▶ Exercise details:
Each record is to be duplicated exactly, with nothing added.

▶ Information:
____________________
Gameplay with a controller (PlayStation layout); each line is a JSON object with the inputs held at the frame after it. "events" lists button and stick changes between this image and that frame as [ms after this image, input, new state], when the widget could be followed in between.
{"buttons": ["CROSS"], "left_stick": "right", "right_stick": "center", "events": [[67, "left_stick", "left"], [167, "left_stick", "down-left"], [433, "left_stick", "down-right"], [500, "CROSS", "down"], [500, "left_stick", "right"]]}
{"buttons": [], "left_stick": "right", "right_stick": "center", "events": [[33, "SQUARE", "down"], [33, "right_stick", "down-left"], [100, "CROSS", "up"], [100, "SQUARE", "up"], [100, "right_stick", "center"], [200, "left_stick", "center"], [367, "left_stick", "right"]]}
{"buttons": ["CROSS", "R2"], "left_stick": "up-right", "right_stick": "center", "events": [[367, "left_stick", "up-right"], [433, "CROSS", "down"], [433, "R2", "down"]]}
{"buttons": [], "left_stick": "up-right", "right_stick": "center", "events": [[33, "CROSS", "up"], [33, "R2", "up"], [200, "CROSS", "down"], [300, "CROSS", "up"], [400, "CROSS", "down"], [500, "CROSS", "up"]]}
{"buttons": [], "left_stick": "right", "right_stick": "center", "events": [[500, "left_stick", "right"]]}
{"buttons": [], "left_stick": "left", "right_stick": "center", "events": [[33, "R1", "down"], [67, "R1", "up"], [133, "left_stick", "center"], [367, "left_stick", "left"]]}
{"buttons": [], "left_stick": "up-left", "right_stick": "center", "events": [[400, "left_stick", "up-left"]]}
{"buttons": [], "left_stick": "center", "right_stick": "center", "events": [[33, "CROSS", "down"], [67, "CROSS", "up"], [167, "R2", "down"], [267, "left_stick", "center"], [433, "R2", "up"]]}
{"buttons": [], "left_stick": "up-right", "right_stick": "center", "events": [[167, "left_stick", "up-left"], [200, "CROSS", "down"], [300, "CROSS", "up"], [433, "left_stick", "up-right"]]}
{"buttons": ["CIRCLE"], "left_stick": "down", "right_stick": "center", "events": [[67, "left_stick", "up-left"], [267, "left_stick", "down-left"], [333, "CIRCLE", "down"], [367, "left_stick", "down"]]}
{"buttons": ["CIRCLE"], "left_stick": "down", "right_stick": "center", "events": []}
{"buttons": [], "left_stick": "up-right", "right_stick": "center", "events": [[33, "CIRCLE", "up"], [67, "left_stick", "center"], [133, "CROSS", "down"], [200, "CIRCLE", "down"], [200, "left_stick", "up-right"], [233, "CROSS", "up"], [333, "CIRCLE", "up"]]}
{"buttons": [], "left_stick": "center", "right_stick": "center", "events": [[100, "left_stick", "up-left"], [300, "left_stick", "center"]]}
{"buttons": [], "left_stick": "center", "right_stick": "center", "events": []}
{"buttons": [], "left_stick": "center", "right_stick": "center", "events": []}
____________________
▶ Solved problem:
Gameplay with a controller (PlayStation layout); each line is a JSON object with the inputs held at the frame after it. "events" lists button and stick changes between this image and that frame as [ms after this image, input, new state], when the widget could be followed in between.
{"buttons": ["CROSS"], "left_stick": "right", "right_stick": "center", "events": [[67, "left_stick", "left"], [167, "left_stick", "down-left"], [433, "left_stick", "down-right"], [500, "CROSS", "down"], [500, "left_stick", "right"]]}
{"buttons": [], "left_stick": "right", "right_stick": "center", "events": [[33, "SQUARE", "down"], [33, "right_stick", "down-left"], [100, "CROSS", "up"], [100, "SQUARE", "up"], [100, "right_stick", "center"], [200, "left_stick", "center"], [367, "left_stick", "right"]]}
{"buttons": ["CROSS", "R2"], "left_stick": "up-right", "right_stick": "center", "events": [[367, "left_stick", "up-right"], [433, "CROSS", "down"], [433, "R2", "down"]]}
{"buttons": [], "left_stick": "up-right", "right_stick": "center", "events": [[33, "CROSS", "up"], [33, "R2", "up"], [200, "CROSS", "down"], [300, "CROSS", "up"], [400, "CROSS", "down"], [500, "CROSS", "up"]]}
{"buttons": [], "left_stick": "right", "right_stick": "center", "events": [[500, "left_stick", "right"]]}
{"buttons": [], "left_stick": "left", "right_stick": "center", "events": [[33, "R1", "down"], [67, "R1", "up"], [133, "left_stick", "center"], [367, "left_stick", "left"]]}
{"buttons": [], "left_stick": "up-left", "right_stick": "center", "events": [[400, "left_stick", "up-left"]]}
{"buttons": [], "left_stick": "center", "right_stick": "center", "events": [[33, "CROSS", "down"], [67, "CROSS", "up"], [167, "R2", "down"], [267, "left_stick", "center"], [433, "R2", "up"]]}
{"buttons": [], "left_stick": "up-right", "right_stick": "center", "events": [[167, "left_stick", "up-left"], [200, "CROSS", "down"], [300, "CROSS", "up"], [433, "left_stick", "up-right"]]}
{"buttons": ["CIRCLE"], "left_stick": "down", "right_stick": "center", "events": [[67, "left_stick", "up-left"], [267, "left_stick", "down-left"], [333, "CIRCLE", "down"], [367, "left_stick", "down"]]}
{"buttons": ["CIRCLE"], "left_stick": "down", "right_stick": "center", "events": []}
{"buttons": [], "left_stick": "up-right", "right_stick": "center", "events": [[33, "CIRCLE", "up"], [67, "left_stick", "center"], [133, "CROSS", "down"], [200, "CIRCLE", "down"], [200, "left_stick", "up-right"], [233, "CROSS", "up"], [333, "CIRCLE", "up"]]}
{"buttons": [], "left_stick": "center", "right_stick": "center", "events": [[100, "left_stick", "up-left"], [300, "left_stick", "center"]]}
{"buttons": [], "left_stick": "center", "right_stick": "center", "events": []}
{"buttons": [], "left_stick": "center", "right_stick": "center", "events": []}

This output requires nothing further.